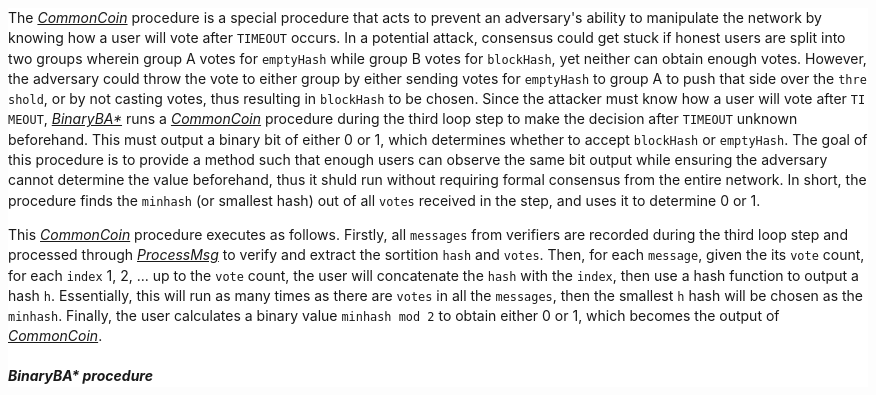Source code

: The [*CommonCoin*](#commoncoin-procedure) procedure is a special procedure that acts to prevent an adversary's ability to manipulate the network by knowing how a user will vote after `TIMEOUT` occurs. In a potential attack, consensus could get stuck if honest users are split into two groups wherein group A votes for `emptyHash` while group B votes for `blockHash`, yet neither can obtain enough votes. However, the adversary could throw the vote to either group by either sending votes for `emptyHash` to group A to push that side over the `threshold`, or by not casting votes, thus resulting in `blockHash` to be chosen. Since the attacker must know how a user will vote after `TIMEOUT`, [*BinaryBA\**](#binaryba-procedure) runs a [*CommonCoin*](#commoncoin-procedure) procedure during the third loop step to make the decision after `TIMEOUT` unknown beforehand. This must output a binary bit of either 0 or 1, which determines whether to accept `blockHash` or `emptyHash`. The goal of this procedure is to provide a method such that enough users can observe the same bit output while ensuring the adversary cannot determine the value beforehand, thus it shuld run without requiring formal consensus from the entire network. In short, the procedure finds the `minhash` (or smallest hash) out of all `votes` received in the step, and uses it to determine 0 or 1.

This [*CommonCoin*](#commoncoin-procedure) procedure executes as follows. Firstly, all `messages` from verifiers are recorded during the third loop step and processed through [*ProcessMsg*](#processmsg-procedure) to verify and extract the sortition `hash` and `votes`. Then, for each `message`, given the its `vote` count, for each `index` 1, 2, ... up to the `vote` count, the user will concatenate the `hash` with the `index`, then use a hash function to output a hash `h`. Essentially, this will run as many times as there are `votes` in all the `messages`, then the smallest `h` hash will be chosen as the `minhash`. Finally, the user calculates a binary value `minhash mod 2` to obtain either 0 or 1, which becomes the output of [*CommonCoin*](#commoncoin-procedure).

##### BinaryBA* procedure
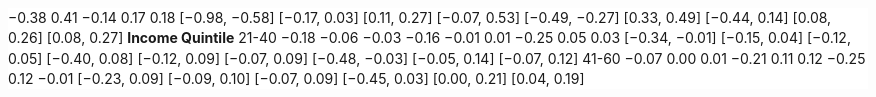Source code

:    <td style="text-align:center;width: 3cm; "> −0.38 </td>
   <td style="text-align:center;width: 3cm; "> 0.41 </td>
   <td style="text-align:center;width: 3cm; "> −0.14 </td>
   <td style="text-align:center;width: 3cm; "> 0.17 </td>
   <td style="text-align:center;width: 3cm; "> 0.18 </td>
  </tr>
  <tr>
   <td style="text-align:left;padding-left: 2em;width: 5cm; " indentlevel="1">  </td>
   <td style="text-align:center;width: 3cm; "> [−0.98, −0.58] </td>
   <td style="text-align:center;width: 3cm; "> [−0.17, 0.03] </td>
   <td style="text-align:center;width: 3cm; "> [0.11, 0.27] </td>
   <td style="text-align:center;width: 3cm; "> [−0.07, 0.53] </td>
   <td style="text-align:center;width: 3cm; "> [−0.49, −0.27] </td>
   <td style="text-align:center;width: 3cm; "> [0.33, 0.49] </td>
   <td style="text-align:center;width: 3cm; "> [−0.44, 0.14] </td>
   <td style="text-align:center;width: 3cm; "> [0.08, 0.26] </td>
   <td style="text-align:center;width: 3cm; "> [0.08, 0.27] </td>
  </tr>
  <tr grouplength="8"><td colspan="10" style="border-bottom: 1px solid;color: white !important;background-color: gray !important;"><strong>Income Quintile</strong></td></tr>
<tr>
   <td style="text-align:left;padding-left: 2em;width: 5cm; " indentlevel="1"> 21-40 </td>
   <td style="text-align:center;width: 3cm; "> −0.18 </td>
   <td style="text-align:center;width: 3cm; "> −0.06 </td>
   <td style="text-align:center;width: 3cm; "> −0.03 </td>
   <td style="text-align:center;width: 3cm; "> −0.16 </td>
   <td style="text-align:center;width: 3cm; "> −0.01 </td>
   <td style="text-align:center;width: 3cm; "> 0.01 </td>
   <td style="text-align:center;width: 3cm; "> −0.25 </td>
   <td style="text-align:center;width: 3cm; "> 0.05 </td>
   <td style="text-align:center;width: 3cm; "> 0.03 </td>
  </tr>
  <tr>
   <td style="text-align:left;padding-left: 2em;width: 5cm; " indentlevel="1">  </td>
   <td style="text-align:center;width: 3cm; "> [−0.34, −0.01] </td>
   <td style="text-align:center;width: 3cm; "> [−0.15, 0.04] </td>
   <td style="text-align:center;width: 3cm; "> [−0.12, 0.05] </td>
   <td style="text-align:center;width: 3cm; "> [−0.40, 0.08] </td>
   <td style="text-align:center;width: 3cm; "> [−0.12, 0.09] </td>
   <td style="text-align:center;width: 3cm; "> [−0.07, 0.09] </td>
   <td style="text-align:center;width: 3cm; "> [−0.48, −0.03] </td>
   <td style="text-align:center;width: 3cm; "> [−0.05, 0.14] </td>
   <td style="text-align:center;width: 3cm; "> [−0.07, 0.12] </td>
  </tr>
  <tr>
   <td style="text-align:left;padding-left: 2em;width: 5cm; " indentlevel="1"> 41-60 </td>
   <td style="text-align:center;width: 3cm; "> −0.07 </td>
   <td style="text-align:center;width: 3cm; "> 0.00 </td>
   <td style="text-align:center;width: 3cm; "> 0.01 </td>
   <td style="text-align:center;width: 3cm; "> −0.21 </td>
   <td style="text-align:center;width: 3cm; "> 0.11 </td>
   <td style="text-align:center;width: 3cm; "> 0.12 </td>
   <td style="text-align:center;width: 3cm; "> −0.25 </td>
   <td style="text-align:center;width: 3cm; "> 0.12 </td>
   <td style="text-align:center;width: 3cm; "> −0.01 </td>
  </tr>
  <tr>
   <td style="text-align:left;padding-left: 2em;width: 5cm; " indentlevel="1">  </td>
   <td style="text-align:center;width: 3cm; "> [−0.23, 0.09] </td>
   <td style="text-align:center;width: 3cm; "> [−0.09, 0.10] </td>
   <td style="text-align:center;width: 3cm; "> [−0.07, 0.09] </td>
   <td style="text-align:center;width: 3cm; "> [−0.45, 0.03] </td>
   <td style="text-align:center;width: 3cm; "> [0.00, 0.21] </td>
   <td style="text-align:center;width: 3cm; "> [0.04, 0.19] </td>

==

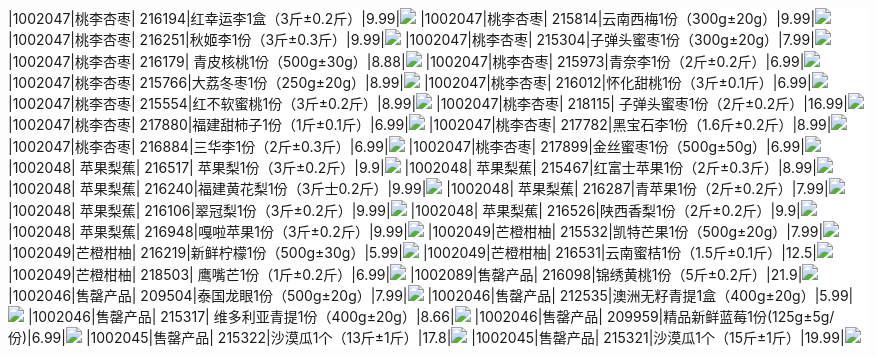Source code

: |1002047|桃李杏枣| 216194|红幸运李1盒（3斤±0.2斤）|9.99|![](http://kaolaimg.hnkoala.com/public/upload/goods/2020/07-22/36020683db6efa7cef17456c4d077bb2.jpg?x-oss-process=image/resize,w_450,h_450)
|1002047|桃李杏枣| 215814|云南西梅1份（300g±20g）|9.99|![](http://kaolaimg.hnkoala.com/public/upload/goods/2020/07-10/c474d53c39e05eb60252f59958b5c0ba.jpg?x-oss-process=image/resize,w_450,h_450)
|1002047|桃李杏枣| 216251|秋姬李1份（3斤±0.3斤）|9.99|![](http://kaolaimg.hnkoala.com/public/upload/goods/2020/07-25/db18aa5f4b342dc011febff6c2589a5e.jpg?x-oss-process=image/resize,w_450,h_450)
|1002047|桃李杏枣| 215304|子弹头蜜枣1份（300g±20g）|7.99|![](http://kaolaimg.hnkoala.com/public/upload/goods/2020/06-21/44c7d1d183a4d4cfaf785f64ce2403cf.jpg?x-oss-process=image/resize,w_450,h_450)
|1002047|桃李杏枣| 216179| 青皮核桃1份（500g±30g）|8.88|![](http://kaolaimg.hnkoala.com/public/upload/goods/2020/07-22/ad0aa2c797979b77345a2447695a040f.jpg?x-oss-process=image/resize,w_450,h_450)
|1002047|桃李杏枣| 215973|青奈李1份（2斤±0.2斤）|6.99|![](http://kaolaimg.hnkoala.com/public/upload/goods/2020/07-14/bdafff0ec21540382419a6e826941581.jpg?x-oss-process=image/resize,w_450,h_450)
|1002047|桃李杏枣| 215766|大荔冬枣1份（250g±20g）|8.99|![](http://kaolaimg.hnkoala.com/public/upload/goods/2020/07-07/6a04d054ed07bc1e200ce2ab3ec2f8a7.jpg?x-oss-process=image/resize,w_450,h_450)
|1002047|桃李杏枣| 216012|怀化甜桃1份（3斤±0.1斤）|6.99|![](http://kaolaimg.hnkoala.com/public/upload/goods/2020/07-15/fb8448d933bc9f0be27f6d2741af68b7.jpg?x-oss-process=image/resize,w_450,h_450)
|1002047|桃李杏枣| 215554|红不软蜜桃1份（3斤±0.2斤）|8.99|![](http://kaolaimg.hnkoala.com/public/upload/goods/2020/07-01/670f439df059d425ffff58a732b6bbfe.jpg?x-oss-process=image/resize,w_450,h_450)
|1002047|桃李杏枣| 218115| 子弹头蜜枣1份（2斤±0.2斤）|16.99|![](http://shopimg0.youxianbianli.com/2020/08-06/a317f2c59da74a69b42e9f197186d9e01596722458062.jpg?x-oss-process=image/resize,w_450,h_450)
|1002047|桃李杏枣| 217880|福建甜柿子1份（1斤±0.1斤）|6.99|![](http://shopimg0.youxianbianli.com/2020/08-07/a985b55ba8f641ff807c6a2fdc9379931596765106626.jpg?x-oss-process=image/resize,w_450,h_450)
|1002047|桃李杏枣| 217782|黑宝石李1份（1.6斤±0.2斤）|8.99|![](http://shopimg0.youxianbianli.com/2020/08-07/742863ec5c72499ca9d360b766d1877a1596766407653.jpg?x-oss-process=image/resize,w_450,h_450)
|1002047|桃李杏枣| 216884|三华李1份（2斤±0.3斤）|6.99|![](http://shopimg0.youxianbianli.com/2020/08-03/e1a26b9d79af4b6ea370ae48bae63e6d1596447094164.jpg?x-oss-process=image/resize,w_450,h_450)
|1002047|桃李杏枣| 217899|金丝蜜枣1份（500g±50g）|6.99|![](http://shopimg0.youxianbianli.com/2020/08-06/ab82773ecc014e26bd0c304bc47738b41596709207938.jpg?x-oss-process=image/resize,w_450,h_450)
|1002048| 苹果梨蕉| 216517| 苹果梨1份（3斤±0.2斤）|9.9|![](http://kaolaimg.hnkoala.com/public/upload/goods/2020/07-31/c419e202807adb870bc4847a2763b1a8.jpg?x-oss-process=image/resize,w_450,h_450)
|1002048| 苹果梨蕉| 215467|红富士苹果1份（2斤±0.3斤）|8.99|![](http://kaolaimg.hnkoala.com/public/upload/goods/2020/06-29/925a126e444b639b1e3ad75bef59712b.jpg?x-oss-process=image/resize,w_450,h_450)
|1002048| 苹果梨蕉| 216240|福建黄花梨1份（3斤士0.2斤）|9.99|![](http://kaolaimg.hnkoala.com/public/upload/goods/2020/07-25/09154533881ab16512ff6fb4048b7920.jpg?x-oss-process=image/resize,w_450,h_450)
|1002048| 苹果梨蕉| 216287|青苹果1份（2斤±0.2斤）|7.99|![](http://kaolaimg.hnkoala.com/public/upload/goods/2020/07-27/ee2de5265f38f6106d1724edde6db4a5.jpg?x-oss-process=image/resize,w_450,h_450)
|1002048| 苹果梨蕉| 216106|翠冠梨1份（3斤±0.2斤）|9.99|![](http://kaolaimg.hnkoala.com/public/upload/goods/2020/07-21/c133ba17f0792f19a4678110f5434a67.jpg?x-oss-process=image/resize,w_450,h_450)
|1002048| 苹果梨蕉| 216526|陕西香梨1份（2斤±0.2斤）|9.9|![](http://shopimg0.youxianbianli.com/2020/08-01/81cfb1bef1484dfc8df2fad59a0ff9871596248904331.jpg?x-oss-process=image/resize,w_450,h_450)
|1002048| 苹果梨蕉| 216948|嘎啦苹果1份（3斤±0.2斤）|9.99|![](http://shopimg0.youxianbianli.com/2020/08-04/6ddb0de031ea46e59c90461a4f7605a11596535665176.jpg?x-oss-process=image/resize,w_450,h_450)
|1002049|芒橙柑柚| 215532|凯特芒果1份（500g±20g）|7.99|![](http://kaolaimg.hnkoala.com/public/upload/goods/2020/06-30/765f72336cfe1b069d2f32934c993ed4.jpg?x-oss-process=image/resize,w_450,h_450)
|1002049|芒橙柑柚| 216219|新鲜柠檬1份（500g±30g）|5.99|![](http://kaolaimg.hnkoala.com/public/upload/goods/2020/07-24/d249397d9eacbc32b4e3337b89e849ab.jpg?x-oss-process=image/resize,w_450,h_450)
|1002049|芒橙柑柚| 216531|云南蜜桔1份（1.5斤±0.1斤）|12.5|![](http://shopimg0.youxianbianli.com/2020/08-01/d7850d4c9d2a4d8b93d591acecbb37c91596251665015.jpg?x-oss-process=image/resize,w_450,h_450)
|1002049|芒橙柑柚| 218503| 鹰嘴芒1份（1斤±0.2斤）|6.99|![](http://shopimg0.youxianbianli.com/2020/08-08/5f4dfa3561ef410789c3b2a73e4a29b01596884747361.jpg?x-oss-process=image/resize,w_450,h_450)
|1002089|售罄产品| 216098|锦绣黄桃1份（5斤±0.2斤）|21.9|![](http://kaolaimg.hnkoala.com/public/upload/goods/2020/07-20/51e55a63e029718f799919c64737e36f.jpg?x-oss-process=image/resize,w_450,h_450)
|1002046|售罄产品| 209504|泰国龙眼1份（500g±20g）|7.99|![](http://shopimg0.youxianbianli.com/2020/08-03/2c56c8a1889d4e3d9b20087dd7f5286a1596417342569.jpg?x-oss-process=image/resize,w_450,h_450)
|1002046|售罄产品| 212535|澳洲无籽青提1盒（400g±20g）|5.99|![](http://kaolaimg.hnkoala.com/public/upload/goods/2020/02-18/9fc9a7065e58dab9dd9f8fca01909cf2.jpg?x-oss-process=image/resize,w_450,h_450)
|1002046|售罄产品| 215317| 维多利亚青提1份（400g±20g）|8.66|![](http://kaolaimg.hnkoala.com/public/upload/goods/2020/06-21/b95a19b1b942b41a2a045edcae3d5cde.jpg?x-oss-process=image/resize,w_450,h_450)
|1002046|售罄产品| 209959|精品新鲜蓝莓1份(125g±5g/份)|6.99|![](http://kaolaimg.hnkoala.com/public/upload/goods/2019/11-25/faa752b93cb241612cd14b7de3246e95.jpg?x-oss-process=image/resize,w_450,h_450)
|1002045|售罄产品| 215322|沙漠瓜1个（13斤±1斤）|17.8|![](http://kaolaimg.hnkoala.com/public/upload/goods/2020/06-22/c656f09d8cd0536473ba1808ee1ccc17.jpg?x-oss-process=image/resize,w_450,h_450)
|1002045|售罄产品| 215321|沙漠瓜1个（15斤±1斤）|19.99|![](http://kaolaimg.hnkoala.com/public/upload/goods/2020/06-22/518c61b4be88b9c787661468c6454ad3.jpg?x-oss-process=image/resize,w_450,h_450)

## [Task prompt]
Which lines of the material above contain the string "芒橙柑柚"? List every such line in full, and treat case as significant when matching.

## [Result for this task]
|1002049|芒橙柑柚| 215532|凯特芒果1份（500g±20g）|7.99|![](http://kaolaimg.hnkoala.com/public/upload/goods/2020/06-30/765f72336cfe1b069d2f32934c993ed4.jpg?x-oss-process=image/resize,w_450,h_450)
|1002049|芒橙柑柚| 216219|新鲜柠檬1份（500g±30g）|5.99|![](http://kaolaimg.hnkoala.com/public/upload/goods/2020/07-24/d249397d9eacbc32b4e3337b89e849ab.jpg?x-oss-process=image/resize,w_450,h_450)
|1002049|芒橙柑柚| 216531|云南蜜桔1份（1.5斤±0.1斤）|12.5|![](http://shopimg0.youxianbianli.com/2020/08-01/d7850d4c9d2a4d8b93d591acecbb37c91596251665015.jpg?x-oss-process=image/resize,w_450,h_450)
|1002049|芒橙柑柚| 218503| 鹰嘴芒1份（1斤±0.2斤）|6.99|![](http://shopimg0.youxianbianli.com/2020/08-08/5f4dfa3561ef410789c3b2a73e4a29b01596884747361.jpg?x-oss-process=image/resize,w_450,h_450)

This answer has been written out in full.